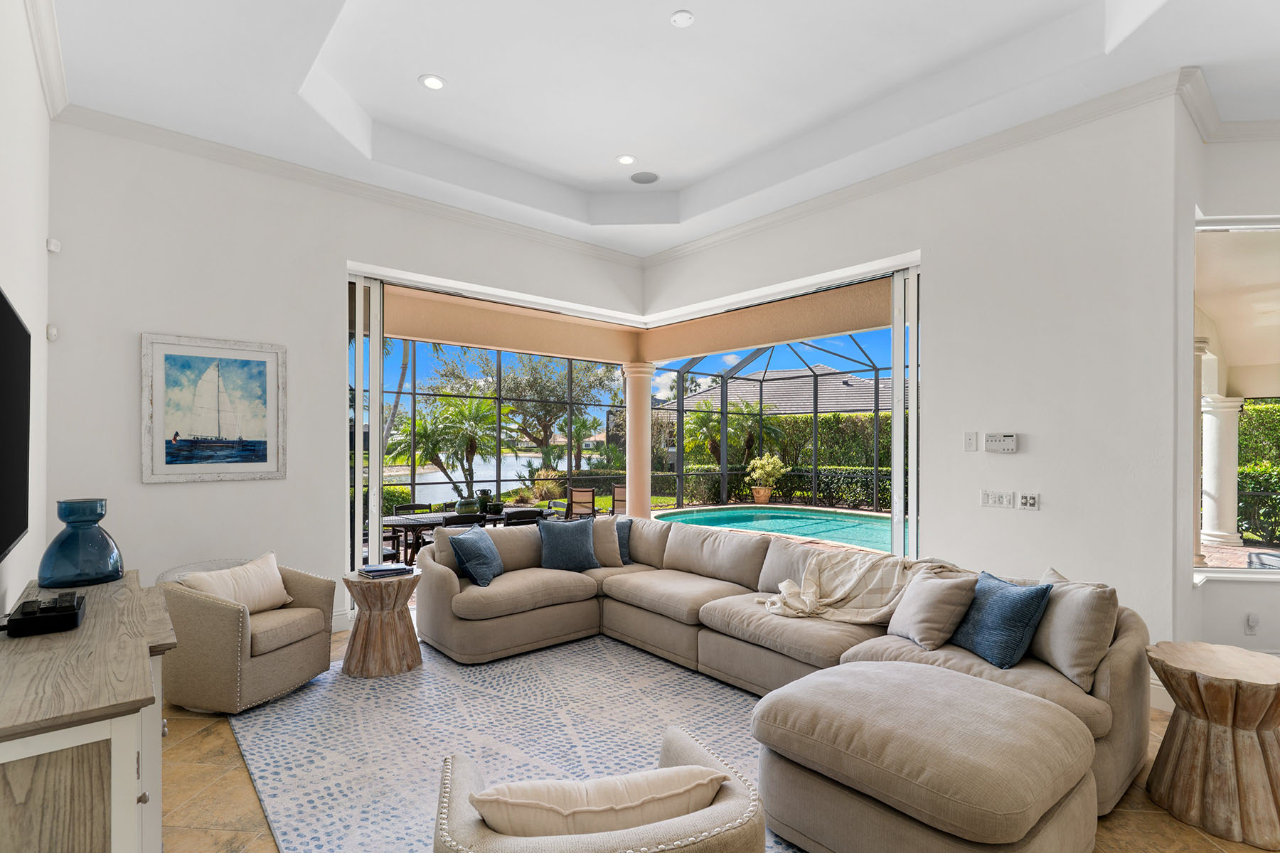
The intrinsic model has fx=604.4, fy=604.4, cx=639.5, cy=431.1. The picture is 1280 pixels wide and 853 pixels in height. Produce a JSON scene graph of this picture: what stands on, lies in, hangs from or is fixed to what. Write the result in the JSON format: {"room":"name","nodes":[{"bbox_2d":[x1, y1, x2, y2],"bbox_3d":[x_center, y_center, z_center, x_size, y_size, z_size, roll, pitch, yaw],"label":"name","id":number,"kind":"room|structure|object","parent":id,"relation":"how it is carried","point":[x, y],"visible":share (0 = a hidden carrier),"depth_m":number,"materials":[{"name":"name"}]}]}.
{"room":"living room","nodes":[
{"label":"living room","id":0,"kind":"room"},
{"bbox_2d":[0,0,52,621],"bbox_3d":[-1.131,-0.261,0.621,0.174,3.740,7.820,0,0,-41],"label":"left wall","id":1,"kind":"structure","parent":0,"point":[43,235],"depth_m":2.83,"materials":[{"name":"white paint"}]},
{"bbox_2d":[0,288,29,559],"bbox_3d":[-2.012,-0.019,1.854,0.068,0.864,1.584,0,0,-41],"label":"television","id":2,"kind":"object","parent":1,"relation":"attached to","point":[3,314],"visible":1,"depth_m":2.13,"materials":[{"name":"black plastic"}]},
{"bbox_2d":[23,0,68,117],"bbox_3d":[-1.475,-1.942,1.253,0.099,0.124,6.133,0,0,-41],"label":"crown molding","id":3,"kind":"structure","parent":1,"relation":"attached to","point":[51,98],"depth_m":3.09,"materials":[{"name":"white paint"}]},
{"bbox_2d":[38,119,653,638],"bbox_3d":[-1.798,-0.246,5.311,4.914,3.769,0.223,0,0,-41],"label":"back wall","id":4,"kind":"structure","parent":0,"point":[146,314],"depth_m":4.25,"materials":[{"name":"white paint"}]},
{"bbox_2d":[45,324,58,340],"bbox_3d":[-3.475,-0.584,3.575,0.042,0.087,0.055,0,0,-41],"label":"motion sensor","id":5,"kind":"object","parent":4,"relation":"attached to","point":[53,329],"visible":0.95,"depth_m":3.56,"materials":[{"name":"white"}]},
{"bbox_2d":[45,237,61,252],"bbox_3d":[-3.495,-1.109,3.605,0.053,0.077,0.066,0,0,-41],"label":"motion sensor","id":6,"kind":"object","parent":4,"relation":"attached to","point":[53,242],"visible":0.98,"depth_m":3.58,"materials":[{"name":"white"}]},
{"bbox_2d":[141,332,287,483],"bbox_3d":[-2.989,-0.155,4.283,0.829,1.014,0.036,0,0,-41],"label":"framed picture","id":7,"kind":"object","parent":4,"relation":"attached to","point":[259,466],"visible":0.99,"depth_m":4.25},
{"bbox_2d":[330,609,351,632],"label":"baseboard","id":8,"kind":"structure","parent":4,"relation":"attached to","point":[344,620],"depth_m":4.96,"materials":[{"name":"white paint"}]},
{"bbox_2d":[53,104,647,267],"bbox_3d":[-1.826,-1.946,5.215,4.793,0.110,0.095,0,0,-41],"label":"crown molding","id":9,"kind":"structure","parent":4,"relation":"attached to","point":[527,232],"depth_m":4.63,"materials":[{"name":"white paint"}]},
{"bbox_2d":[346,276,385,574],"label":"sliding door","id":10,"kind":"structure","parent":4,"relation":"in","point":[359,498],"depth_m":5.04,"materials":[{"name":"white glass"}]},
{"bbox_2d":[42,0,1279,257],"bbox_3d":[0.959,-2.241,2.542,6.105,0.350,8.203,0,0,-41],"label":"ceiling","id":11,"kind":"structure","parent":0,"point":[599,170],"depth_m":3.89,"materials":[{"name":"white paint"}]},
{"bbox_2d":[418,73,445,89],"bbox_3d":[-1.345,-2.261,3.923,0.170,0.010,0.171,0,0,-41],"label":"recessed light","id":12,"kind":"object","parent":11,"relation":"in","point":[439,83],"visible":0.99,"depth_m":3.91,"materials":[{"name":"white"}]},
{"bbox_2d":[615,154,636,165],"bbox_3d":[-0.118,-2.265,5.048,0.171,0.010,0.172,0,0,-41],"label":"recessed light","id":13,"kind":"object","parent":11,"relation":"in","point":[624,160],"visible":0.98,"depth_m":5.04,"materials":[{"name":"white"}]},
{"bbox_2d":[629,170,659,183],"bbox_3d":[0.044,-2.278,5.435,0.256,0.009,0.261,0,0,-41],"label":"ceiling speaker","id":14,"kind":"object","parent":11,"relation":"in","point":[650,175],"visible":0.98,"depth_m":5.42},
{"bbox_2d":[669,9,694,27],"bbox_3d":[0.235,-2.287,3.356,0.128,0.031,0.130,0,0,-41],"label":"smoke detector","id":15,"kind":"object","parent":11,"relation":"attached to","point":[685,18],"visible":0.98,"depth_m":3.34,"materials":[{"name":"white plastic"}]},
{"bbox_2d":[156,625,1279,852],"bbox_3d":[1.363,1.650,2.233,7.008,0.113,9.324,0,0,-41],"label":"floor","id":16,"kind":"structure","parent":0,"point":[188,729],"depth_m":2.54,"materials":[{"name":"beige tile"}]},
{"bbox_2d":[0,569,177,852],"bbox_3d":[-1.874,1.093,1.974,0.489,0.915,1.784,0,0,-41],"label":"sideboard","id":17,"kind":"object","parent":16,"relation":"on","point":[131,688],"visible":0.92,"depth_m":1.47,"materials":[{"name":"brown wood"}]},
{"bbox_2d":[2,593,84,636],"bbox_3d":[-1.985,0.605,2.013,0.191,0.072,0.324,0,0,-41],"label":"cable box","id":18,"kind":"object","parent":17,"relation":"on","point":[66,608],"visible":0.99,"depth_m":1.93,"materials":[{"name":"black plastic"}]},
{"bbox_2d":[36,498,124,588],"bbox_3d":[-2.396,0.478,2.599,0.287,0.348,0.287,0,0,-41],"label":"blue vase","id":19,"kind":"object","parent":17,"relation":"on","point":[89,575],"visible":0.99,"depth_m":2.52,"materials":[{"name":"glass"}]},
{"bbox_2d":[157,551,337,713],"bbox_3d":[-2.412,1.204,3.766,0.830,0.787,0.824,0,0,16],"label":"armchair","id":20,"kind":"object","parent":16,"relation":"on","point":[252,653],"visible":0.82,"depth_m":3.48,"materials":[{"name":"beige fabric"}]},
{"bbox_2d":[177,552,291,613],"bbox_3d":[-2.527,0.997,3.808,0.233,0.344,0.634,0,0,17],"label":"throw pillow","id":21,"kind":"object","parent":20,"relation":"on","point":[269,600],"visible":0.83,"depth_m":3.78,"materials":[{"name":"beige fabric"}]},
{"bbox_2d":[224,635,803,852],"bbox_3d":[-0.271,1.608,3.046,2.877,0.014,3.842,0,0,-41],"label":"area rug","id":22,"kind":"object","parent":16,"relation":"on","point":[309,702],"visible":0.62,"depth_m":3.22,"materials":[{"name":"carpet"}]},
{"bbox_2d":[341,568,423,677],"bbox_3d":[-1.761,1.302,4.185,0.555,0.604,0.553,0,0,-41],"label":"side table","id":23,"kind":"object","parent":22,"relation":"on","point":[359,660],"visible":0.93,"depth_m":4.02,"materials":[{"name":"brown wood"}]},
{"bbox_2d":[357,563,411,578],"bbox_3d":[-1.771,0.968,4.211,0.290,0.035,0.257,0,0,-41],"label":"book","id":24,"kind":"object","parent":23,"relation":"on","point":[387,570],"visible":0.99,"depth_m":4.15,"materials":[{"name":"paper"}]},
{"bbox_2d":[430,724,774,852],"bbox_3d":[-0.120,1.217,1.629,0.882,0.690,0.871,0,0,-17],"label":"armchair","id":25,"kind":"object","parent":22,"relation":"on","point":[680,822],"visible":0.92,"depth_m":1.48,"materials":[{"name":"beige fabric"}]},
{"bbox_2d":[467,764,728,839],"bbox_3d":[-0.099,0.995,1.549,0.637,0.270,0.253,0,0,-16],"label":"lumbar pillow","id":26,"kind":"object","parent":25,"relation":"on","point":[545,804],"visible":0.82,"depth_m":1.46,"materials":[{"name":"beige fabric"}]},
{"bbox_2d":[413,512,1149,852],"bbox_3d":[0.250,1.149,3.621,2.513,0.860,4.107,0,0,-41],"label":"sectional sofa","id":27,"kind":"object","parent":22,"relation":"on","point":[441,588],"visible":0.77,"depth_m":3.05,"materials":[{"name":"beige fabric"}]},
{"bbox_2d":[445,527,504,586],"bbox_3d":[-1.231,0.957,4.659,0.274,0.385,0.528,0,0,13],"label":"blue pillow","id":28,"kind":"object","parent":27,"relation":"on","point":[474,550],"visible":0.99,"depth_m":4.53,"materials":[{"name":"blue fabric"}]},
{"bbox_2d":[536,516,600,572],"bbox_3d":[-0.585,0.932,4.966,0.520,0.424,0.256,0,0,-26],"label":"blue pillow","id":29,"kind":"object","parent":27,"relation":"on","point":[562,548],"visible":0.99,"depth_m":4.89,"materials":[{"name":"blue fabric"}]},
{"bbox_2d":[590,515,623,569],"bbox_3d":[-0.408,0.943,5.152,0.549,0.428,0.293,0,0,-10],"label":"beige pillow","id":30,"kind":"object","parent":27,"relation":"on","point":[607,525],"visible":0.56,"depth_m":5.09,"materials":[{"name":"beige fabric"}]},
{"bbox_2d":[614,516,632,564],"bbox_3d":[-0.301,0.968,5.337,0.345,0.377,0.405,0,0,-41],"label":"blue pillow","id":31,"kind":"object","parent":27,"relation":"on","point":[619,543],"visible":0.33,"depth_m":5.28,"materials":[{"name":"blue fabric"}]},
{"bbox_2d":[759,551,962,624],"bbox_3d":[1.325,0.974,3.706,0.781,0.394,0.955,0,0,-41],"label":"throw blanket","id":32,"kind":"object","parent":27,"relation":"on","point":[802,605],"visible":0.81,"depth_m":3.64,"materials":[{"name":"beige fabric"}]},
{"bbox_2d":[886,564,979,649],"bbox_3d":[1.542,0.933,3.250,0.306,0.388,0.481,0,0,-19],"label":"beige pillow","id":33,"kind":"object","parent":27,"relation":"on","point":[925,598],"visible":0.97,"depth_m":3.11,"materials":[{"name":"beige fabric"}]},
{"bbox_2d":[947,569,1053,668],"bbox_3d":[1.748,0.917,3.035,0.279,0.390,0.527,0,0,-11],"label":"blue pillow","id":34,"kind":"object","parent":27,"relation":"on","point":[1010,600],"visible":0.94,"depth_m":2.88,"materials":[{"name":"blue fabric"}]},
{"bbox_2d":[1028,565,1119,690],"bbox_3d":[1.992,0.901,2.871,0.254,0.442,0.568,0,0,-3],"label":"beige pillow","id":35,"kind":"object","parent":27,"relation":"on","point":[1078,665],"visible":0.79,"depth_m":2.69,"materials":[{"name":"beige fabric"}]},
{"bbox_2d":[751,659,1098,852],"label":"ottoman","id":36,"kind":"object","parent":22,"relation":"on","point":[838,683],"visible":0.99,"depth_m":2.05,"materials":[{"name":"beige fabric"}]},
{"bbox_2d":[622,361,656,520],"bbox_3d":[-0.010,0.402,8.062,0.470,2.648,0.483,0,0,-41],"label":"column","id":37,"kind":"structure","parent":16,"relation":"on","point":[629,417],"depth_m":7.96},
{"bbox_2d":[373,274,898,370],"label":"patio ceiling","id":38,"kind":"object","parent":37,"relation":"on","point":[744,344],"visible":0.6,"depth_m":6.99,"materials":[{"name":"beige paint"}]},
{"bbox_2d":[1144,639,1279,850],"bbox_3d":[2.466,1.286,2.547,0.584,0.639,0.577,0,0,-41],"label":"side table","id":39,"kind":"object","parent":16,"relation":"on","point":[1213,692],"visible":0.99,"depth_m":2.42,"materials":[{"name":"brown wood"}]},
{"bbox_2d":[639,86,1193,689],"bbox_3d":[1.555,-0.301,5.152,0.236,3.828,4.579,0,0,-41],"label":"right wall","id":40,"kind":"structure","parent":0,"point":[1008,456],"depth_m":3.85,"materials":[{"name":"white paint"}]},
{"bbox_2d":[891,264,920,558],"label":"sliding door","id":41,"kind":"structure","parent":40,"relation":"in","point":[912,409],"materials":[{"name":"white glass"}]},
{"bbox_2d":[641,68,1193,268],"bbox_3d":[1.595,-1.946,5.026,0.101,0.115,4.726,0,0,-41],"label":"crown molding","id":42,"kind":"structure","parent":40,"relation":"attached to","point":[729,232],"depth_m":4.25,"materials":[{"name":"white paint"}]},
{"bbox_2d":[962,431,978,451],"bbox_3d":[2.308,0.072,4.220,0.017,0.127,0.080,0,0,-41],"label":"light switch","id":43,"kind":"object","parent":40,"relation":"attached to","point":[970,439],"visible":0.97,"depth_m":4.21,"materials":[{"name":"white plastic"}]},
{"bbox_2d":[979,489,1014,508],"bbox_3d":[2.433,0.461,4.106,0.015,0.114,0.216,0,0,-41],"label":"light switch","id":44,"kind":"object","parent":40,"relation":"attached to","point":[993,500],"visible":0.97,"depth_m":4.10,"materials":[{"name":"white plastic"}]},
{"bbox_2d":[983,432,1018,452],"bbox_3d":[2.470,0.075,4.137,0.030,0.132,0.216,0,0,-41],"label":"alarm keypad","id":45,"kind":"object","parent":40,"relation":"attached to","point":[1010,444],"visible":0.99,"depth_m":4.12,"materials":[{"name":"white plastic"}]},
{"bbox_2d":[1017,492,1040,510],"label":"light switch","id":46,"kind":"object","parent":40,"relation":"attached to","point":[1027,500],"visible":0.98,"depth_m":3.94,"materials":[{"name":"white plastic"}]},
{"bbox_2d":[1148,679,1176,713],"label":"baseboard","id":47,"kind":"structure","parent":40,"relation":"attached to","point":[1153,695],"depth_m":3.52,"materials":[{"name":"white paint"}]},
{"bbox_2d":[1171,110,1279,666],"bbox_3d":[4.897,-0.241,3.743,3.677,3.742,0.335,0,0,4],"label":"wall","id":48,"kind":"structure","parent":0,"point":[1228,618],"depth_m":3.79,"materials":[{"name":"white paint"}]},
{"bbox_2d":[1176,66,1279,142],"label":"crown molding","id":49,"kind":"structure","parent":48,"relation":"attached to","point":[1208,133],"depth_m":3.69,"materials":[{"name":"white paint"}]},
{"bbox_2d":[1192,211,1279,584],"bbox_3d":[4.805,-0.199,3.884,2.666,2.453,0.158,0,0,5],"label":"window","id":50,"kind":"structure","parent":48,"relation":"in","point":[1256,573],"depth_m":3.99,"materials":[{"name":"glass"}]},
{"bbox_2d":[1244,612,1259,634],"bbox_3d":[3.971,1.248,3.916,0.072,0.124,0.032,0,0,4],"label":"wall socket","id":51,"kind":"object","parent":48,"relation":"attached to","point":[1251,620],"visible":0.99,"depth_m":3.91,"materials":[{"name":"white plastic"}]},
{"label":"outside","id":52,"kind":"structure","parent":0,"visible":0},
{"bbox_2d":[386,452,595,501],"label":"lake","id":53,"kind":"structure","parent":52,"point":[509,471],"materials":[{"name":"liquid"}]},
{"bbox_2d":[654,503,898,553],"bbox_3d":[2.862,1.835,10.813,3.835,0.469,4.941,0,0,-41],"label":"swimming pool","id":54,"kind":"structure","parent":52,"relation":"in","point":[887,525],"depth_m":11.01,"materials":[{"name":"teal liquid"}]},
{"bbox_2d":[669,366,900,417],"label":"neighboring house","id":55,"kind":"structure","parent":52,"point":[780,382],"materials":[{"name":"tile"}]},
{"bbox_2d":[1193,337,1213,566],"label":"column","id":56,"kind":"structure","parent":52,"point":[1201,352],"depth_m":6.21,"materials":[{"name":"white stone"}]},
{"bbox_2d":[1200,394,1245,547],"bbox_3d":[7.908,0.526,8.221,0.435,1.943,0.425,0,0,-41],"label":"column","id":57,"kind":"structure","parent":52,"point":[1208,424],"depth_m":8.09,"materials":[{"name":"white paint"}]},
{"label":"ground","id":58,"kind":"structure","parent":52,"visible":0},
{"bbox_2d":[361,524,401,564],"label":"patio chair","id":59,"kind":"object","parent":58,"relation":"on","point":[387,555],"visible":0.3,"depth_m":6.46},
{"bbox_2d":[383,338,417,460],"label":"palm tree","id":60,"kind":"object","parent":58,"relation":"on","point":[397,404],"visible":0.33,"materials":[{"name":"plant"}]},
{"bbox_2d":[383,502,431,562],"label":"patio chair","id":61,"kind":"object","parent":58,"relation":"on","point":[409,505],"visible":0.41,"depth_m":7.57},
{"bbox_2d":[388,393,506,501],"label":"palm tree","id":62,"kind":"object","parent":58,"relation":"on","point":[459,412],"visible":0.82,"materials":[{"name":"green plant"}]},
{"bbox_2d":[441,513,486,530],"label":"patio chair","id":63,"kind":"object","parent":58,"relation":"on","point":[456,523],"visible":0.25,"depth_m":5.95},
{"bbox_2d":[382,506,559,562],"bbox_3d":[-1.932,1.341,7.130,2.032,0.748,0.948,0,0,-41],"label":"patio table","id":64,"kind":"object","parent":58,"relation":"on","point":[402,523],"visible":0.36,"depth_m":6.76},
{"bbox_2d":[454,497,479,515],"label":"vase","id":65,"kind":"object","parent":64,"relation":"on","point":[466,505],"visible":0.85,"depth_m":6.74,"materials":[{"name":"green ceramic"}]},
{"bbox_2d":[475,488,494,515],"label":"vase","id":66,"kind":"object","parent":64,"relation":"on","point":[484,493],"visible":0.9,"depth_m":7.00,"materials":[{"name":"green ceramic"}]},
{"bbox_2d":[502,507,544,526],"bbox_3d":[-1.363,1.267,6.660,0.483,0.824,0.536,0,0,-41],"label":"patio chair","id":67,"kind":"object","parent":58,"relation":"on","point":[522,518],"visible":0.35,"depth_m":6.44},
{"bbox_2d":[435,344,622,474],"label":"tree","id":68,"kind":"object","parent":58,"relation":"on","point":[545,422],"visible":0.77,"materials":[{"name":"green plant"}]},
{"bbox_2d":[566,486,596,518],"bbox_3d":[-0.979,1.357,9.826,0.539,0.845,0.719,0,0,35],"label":"patio chair","id":69,"kind":"object","parent":58,"relation":"on","point":[584,491],"visible":0.67,"depth_m":9.78,"materials":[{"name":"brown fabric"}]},
{"bbox_2d":[610,483,626,515],"bbox_3d":[-0.211,1.355,10.223,0.563,0.854,0.703,0,0,33],"label":"patio chair","id":70,"kind":"object","parent":58,"relation":"on","point":[617,491],"visible":0.36,"depth_m":10.24,"materials":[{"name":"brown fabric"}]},
{"bbox_2d":[369,322,893,547],"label":"screen enclosure","id":71,"kind":"object","parent":58,"relation":"on","point":[414,394],"visible":0.36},
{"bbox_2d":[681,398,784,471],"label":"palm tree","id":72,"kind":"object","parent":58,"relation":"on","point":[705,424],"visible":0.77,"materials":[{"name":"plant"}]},
{"bbox_2d":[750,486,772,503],"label":"terracotta pot","id":73,"kind":"object","parent":58,"relation":"on","point":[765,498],"visible":0.81,"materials":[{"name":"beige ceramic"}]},
{"bbox_2d":[745,451,787,502],"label":"potted plant","id":74,"kind":"object","parent":58,"relation":"on","point":[770,466],"visible":0.97,"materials":[{"name":"plant"}]},
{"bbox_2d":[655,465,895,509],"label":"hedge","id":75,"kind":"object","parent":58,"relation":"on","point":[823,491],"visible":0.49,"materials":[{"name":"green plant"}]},
{"bbox_2d":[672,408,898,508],"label":"hedge","id":76,"kind":"object","parent":58,"relation":"on","point":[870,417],"visible":0.34,"materials":[{"name":"green plant"}]},
{"bbox_2d":[1235,398,1279,544],"bbox_3d":[12.932,0.546,10.245,3.373,3.221,5.836,0,0,-41],"label":"hedge","id":77,"kind":"object","parent":58,"relation":"on","point":[1243,439],"visible":0.5,"depth_m":11.03,"materials":[{"name":"green plant"}]}
]}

────────────────

Your goal -> Report every line from the listing above where the string "table" can be found.

Response area ->
{"bbox_2d":[341,568,423,677],"bbox_3d":[-1.761,1.302,4.185,0.555,0.604,0.553,0,0,-41],"label":"side table","id":23,"kind":"object","parent":22,"relation":"on","point":[359,660],"visible":0.93,"depth_m":4.02,"materials":[{"name":"brown wood"}]},
{"bbox_2d":[1144,639,1279,850],"bbox_3d":[2.466,1.286,2.547,0.584,0.639,0.577,0,0,-41],"label":"side table","id":39,"kind":"object","parent":16,"relation":"on","point":[1213,692],"visible":0.99,"depth_m":2.42,"materials":[{"name":"brown wood"}]},
{"bbox_2d":[382,506,559,562],"bbox_3d":[-1.932,1.341,7.130,2.032,0.748,0.948,0,0,-41],"label":"patio table","id":64,"kind":"object","parent":58,"relation":"on","point":[402,523],"visible":0.36,"depth_m":6.76},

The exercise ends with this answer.